Building Bridges in the Struggle over Water

Water is "a human rights and Indigenous rights issue," so declares the Indigenous Environmental Network (IEN) website which warns that many governments and corporations fear a "rights-based approach" to water. Enei Begaye, the new water campaigner for IEN, a co-founder of the Black Mesa Water Coalition, and a new mother, has been traversing the continent, 3-month old Na’ni’eezh in arms, speaking out about the importance and sacredness of clean water for all.

"It’s important for indigenous communities to network, to get organized about it," says Begaye. "The world’s water supply is being diminished.
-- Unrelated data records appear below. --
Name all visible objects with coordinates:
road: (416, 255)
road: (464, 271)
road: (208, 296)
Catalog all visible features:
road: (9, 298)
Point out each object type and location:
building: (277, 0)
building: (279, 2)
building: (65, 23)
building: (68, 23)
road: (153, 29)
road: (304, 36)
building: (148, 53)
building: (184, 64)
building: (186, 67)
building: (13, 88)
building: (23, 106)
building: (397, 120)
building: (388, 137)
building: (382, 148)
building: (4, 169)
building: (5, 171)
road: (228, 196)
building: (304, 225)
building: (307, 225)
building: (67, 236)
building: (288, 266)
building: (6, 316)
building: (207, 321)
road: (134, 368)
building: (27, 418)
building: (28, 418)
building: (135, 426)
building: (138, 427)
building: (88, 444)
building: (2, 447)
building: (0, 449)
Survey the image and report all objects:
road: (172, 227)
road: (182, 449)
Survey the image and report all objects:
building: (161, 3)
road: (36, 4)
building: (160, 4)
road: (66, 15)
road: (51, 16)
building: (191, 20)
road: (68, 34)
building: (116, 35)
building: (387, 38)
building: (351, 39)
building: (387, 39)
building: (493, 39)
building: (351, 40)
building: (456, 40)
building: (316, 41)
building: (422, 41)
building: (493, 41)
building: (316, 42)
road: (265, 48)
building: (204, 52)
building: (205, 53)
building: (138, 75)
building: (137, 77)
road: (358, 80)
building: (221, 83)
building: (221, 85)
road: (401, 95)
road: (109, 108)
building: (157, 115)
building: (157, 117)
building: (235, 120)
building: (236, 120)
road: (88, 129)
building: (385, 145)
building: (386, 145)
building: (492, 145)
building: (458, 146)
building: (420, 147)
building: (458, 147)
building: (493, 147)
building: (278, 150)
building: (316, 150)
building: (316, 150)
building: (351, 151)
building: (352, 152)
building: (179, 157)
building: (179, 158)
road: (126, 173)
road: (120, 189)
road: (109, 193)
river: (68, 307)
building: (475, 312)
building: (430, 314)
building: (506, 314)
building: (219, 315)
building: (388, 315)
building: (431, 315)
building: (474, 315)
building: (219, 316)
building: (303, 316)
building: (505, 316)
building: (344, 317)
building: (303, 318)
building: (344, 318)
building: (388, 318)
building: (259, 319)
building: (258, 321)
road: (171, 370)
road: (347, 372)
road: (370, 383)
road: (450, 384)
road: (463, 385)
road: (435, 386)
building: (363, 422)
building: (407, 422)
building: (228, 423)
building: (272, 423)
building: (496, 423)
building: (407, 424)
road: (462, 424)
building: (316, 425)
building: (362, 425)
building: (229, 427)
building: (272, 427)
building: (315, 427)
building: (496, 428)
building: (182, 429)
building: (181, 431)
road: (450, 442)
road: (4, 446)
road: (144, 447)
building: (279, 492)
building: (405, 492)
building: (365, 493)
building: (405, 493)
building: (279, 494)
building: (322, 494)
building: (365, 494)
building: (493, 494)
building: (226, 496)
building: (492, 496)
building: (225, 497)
We need to work together on it."

Begaye, a Dine’ (Navajo) and O’odham, is from a community in Arizona known as Shaa’tō, or Glitter of Light Off of Water. The spring her community is named after has dried up. Traditionally used for corn crops and ceremonies, it used to bubble up from the Navajo Aquifer, which contains some of the most pristine, smooth-tasting drinking water in the world. Peabody Coal Company pumps this water, mixes it with coal from its Black Mesa and Kayenta mines on the reservation, and slurries it through a 275-mile pipeline to the Mojave Generating Station in Nevada which supplies power for the neon lights of Las Vegas and cities in southern California. All this in a desert environment which has been suffering from severe drought for the last five years.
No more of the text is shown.